### Collected data

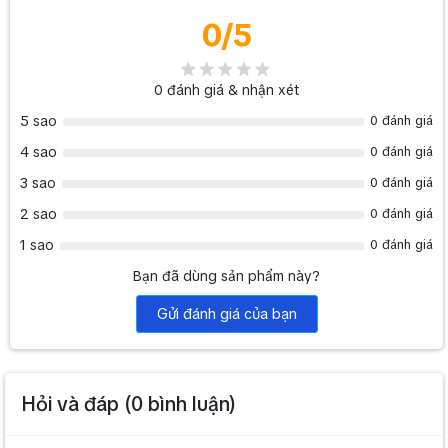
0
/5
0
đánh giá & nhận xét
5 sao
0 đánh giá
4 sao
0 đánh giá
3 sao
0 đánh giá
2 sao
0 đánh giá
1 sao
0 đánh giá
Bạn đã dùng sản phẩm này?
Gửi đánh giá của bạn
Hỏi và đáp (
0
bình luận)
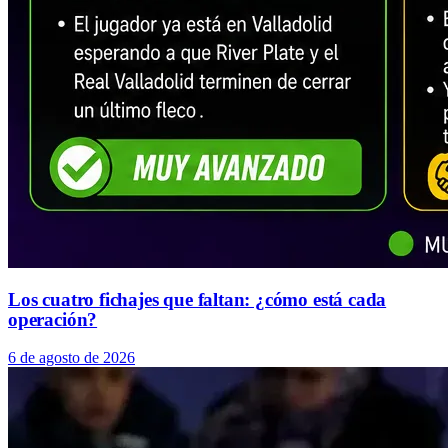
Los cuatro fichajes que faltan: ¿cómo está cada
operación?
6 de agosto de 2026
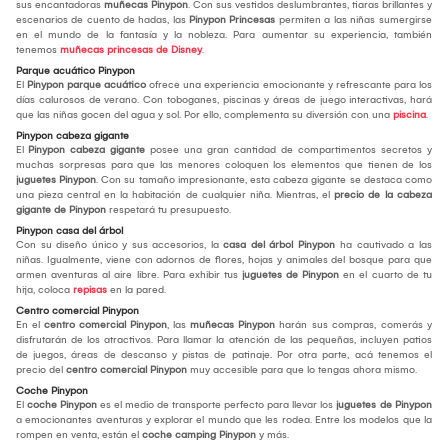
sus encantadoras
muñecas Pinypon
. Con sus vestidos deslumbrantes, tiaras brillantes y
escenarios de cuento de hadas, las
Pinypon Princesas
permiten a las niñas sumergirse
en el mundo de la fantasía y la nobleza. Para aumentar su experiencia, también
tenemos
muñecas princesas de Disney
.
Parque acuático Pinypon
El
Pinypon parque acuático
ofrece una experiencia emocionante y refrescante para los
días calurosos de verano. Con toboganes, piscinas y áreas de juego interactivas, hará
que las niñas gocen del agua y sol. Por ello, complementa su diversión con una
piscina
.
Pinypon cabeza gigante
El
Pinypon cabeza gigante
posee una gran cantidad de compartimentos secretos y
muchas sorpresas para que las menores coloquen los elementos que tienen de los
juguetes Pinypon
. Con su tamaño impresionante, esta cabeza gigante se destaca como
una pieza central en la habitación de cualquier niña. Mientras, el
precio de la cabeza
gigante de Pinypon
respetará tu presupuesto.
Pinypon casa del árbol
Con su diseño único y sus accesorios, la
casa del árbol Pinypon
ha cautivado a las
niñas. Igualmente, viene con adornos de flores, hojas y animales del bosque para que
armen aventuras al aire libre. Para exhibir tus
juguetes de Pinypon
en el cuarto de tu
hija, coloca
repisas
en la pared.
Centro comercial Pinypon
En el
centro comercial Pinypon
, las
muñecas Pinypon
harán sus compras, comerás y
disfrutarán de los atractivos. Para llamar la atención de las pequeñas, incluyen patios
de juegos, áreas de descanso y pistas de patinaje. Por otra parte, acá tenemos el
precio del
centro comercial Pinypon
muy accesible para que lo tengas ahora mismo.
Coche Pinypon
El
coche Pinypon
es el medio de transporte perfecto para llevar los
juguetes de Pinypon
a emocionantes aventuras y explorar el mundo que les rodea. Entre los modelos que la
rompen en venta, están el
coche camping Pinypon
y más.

### What to work on
Filter the entries down to the lines with the word "acuático" in them.

### Exercise solution
Parque acuático Pinypon
Pinypon parque acuático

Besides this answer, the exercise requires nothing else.